• **RECORDED DATA**
%%

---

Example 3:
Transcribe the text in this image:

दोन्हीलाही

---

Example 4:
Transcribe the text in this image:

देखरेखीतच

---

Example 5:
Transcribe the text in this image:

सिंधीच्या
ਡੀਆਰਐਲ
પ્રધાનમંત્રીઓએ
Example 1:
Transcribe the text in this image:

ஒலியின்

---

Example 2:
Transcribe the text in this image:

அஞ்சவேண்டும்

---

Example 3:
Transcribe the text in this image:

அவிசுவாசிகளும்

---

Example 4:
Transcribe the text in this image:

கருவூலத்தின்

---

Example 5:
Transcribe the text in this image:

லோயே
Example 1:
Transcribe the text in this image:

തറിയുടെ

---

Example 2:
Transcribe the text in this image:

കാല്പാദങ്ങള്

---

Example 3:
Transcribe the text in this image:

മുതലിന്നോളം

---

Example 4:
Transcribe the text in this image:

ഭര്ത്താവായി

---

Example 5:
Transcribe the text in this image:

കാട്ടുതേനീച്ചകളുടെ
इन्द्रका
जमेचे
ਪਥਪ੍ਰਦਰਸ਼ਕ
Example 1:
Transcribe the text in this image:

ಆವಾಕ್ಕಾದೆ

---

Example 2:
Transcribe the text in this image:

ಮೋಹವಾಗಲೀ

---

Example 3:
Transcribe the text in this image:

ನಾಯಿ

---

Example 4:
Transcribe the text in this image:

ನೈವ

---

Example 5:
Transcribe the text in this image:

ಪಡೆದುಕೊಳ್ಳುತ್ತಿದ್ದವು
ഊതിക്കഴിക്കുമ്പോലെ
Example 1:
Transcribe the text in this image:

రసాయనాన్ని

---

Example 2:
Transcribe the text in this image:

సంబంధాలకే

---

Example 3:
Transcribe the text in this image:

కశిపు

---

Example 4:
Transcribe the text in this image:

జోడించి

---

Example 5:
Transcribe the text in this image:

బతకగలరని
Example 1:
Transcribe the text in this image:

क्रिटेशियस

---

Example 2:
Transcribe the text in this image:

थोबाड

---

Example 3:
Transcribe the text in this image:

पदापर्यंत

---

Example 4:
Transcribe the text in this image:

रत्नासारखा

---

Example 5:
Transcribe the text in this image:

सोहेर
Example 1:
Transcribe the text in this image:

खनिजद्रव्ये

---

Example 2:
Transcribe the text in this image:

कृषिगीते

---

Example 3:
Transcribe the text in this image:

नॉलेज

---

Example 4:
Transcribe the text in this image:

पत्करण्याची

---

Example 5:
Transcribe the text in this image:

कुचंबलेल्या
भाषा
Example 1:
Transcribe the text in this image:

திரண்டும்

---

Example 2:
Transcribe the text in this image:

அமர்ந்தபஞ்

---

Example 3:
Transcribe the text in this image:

%%

All entries are to be output exactly as they stand.

---

Example 3:
Transcribe the text in this image:

दोन्हीलाही

---

Example 4:
Transcribe the text in this image:

देखरेखीतच

---

Example 5:
Transcribe the text in this image:

सिंधीच्या
ਡੀਆਰਐਲ
પ્રધાનમંત્રીઓએ
Example 1:
Transcribe the text in this image:

ஒலியின்

---

Example 2:
Transcribe the text in this image:

அஞ்சவேண்டும்

---

Example 3:
Transcribe the text in this image:

அவிசுவாசிகளும்

---

Example 4:
Transcribe the text in this image:

கருவூலத்தின்

---

Example 5:
Transcribe the text in this image:

லோயே
Example 1:
Transcribe the text in this image:

തറിയുടെ

---

Example 2:
Transcribe the text in this image:

കാല്പാദങ്ങള്

---

Example 3:
Transcribe the text in this image:

മുതലിന്നോളം

---

Example 4:
Transcribe the text in this image:

ഭര്ത്താവായി

---

Example 5:
Transcribe the text in this image:

കാട്ടുതേനീച്ചകളുടെ
इन्द्रका
जमेचे
ਪਥਪ੍ਰਦਰਸ਼ਕ
Example 1:
Transcribe the text in this image:

ಆವಾಕ್ಕಾದೆ

---

Example 2:
Transcribe the text in this image:

ಮೋಹವಾಗಲೀ

---

Example 3:
Transcribe the text in this image:

ನಾಯಿ

---

Example 4:
Transcribe the text in this image:

ನೈವ

---

Example 5:
Transcribe the text in this image:

ಪಡೆದುಕೊಳ್ಳುತ್ತಿದ್ದವು
ഊതിക്കഴിക്കുമ്പോലെ
Example 1:
Transcribe the text in this image:

రసాయనాన్ని

---

Example 2:
Transcribe the text in this image:

సంబంధాలకే

---

Example 3:
Transcribe the text in this image:

కశిపు

---

Example 4:
Transcribe the text in this image:

జోడించి

---

Example 5:
Transcribe the text in this image:

బతకగలరని
Example 1:
Transcribe the text in this image:

क्रिटेशियस

---

Example 2:
Transcribe the text in this image:

थोबाड

---

Example 3:
Transcribe the text in this image:

पदापर्यंत

---

Example 4:
Transcribe the text in this image:

रत्नासारखा

---

Example 5:
Transcribe the text in this image:

सोहेर
Example 1:
Transcribe the text in this image:

खनिजद्रव्ये

---

Example 2:
Transcribe the text in this image:

कृषिगीते

---

Example 3:
Transcribe the text in this image:

नॉलेज

---

Example 4:
Transcribe the text in this image:

पत्करण्याची

---

Example 5:
Transcribe the text in this image:

कुचंबलेल्या
भाषा
Example 1:
Transcribe the text in this image:

திரண்டும்

---

Example 2:
Transcribe the text in this image:

அமர்ந்தபஞ்

---

Example 3:
Transcribe the text in this image:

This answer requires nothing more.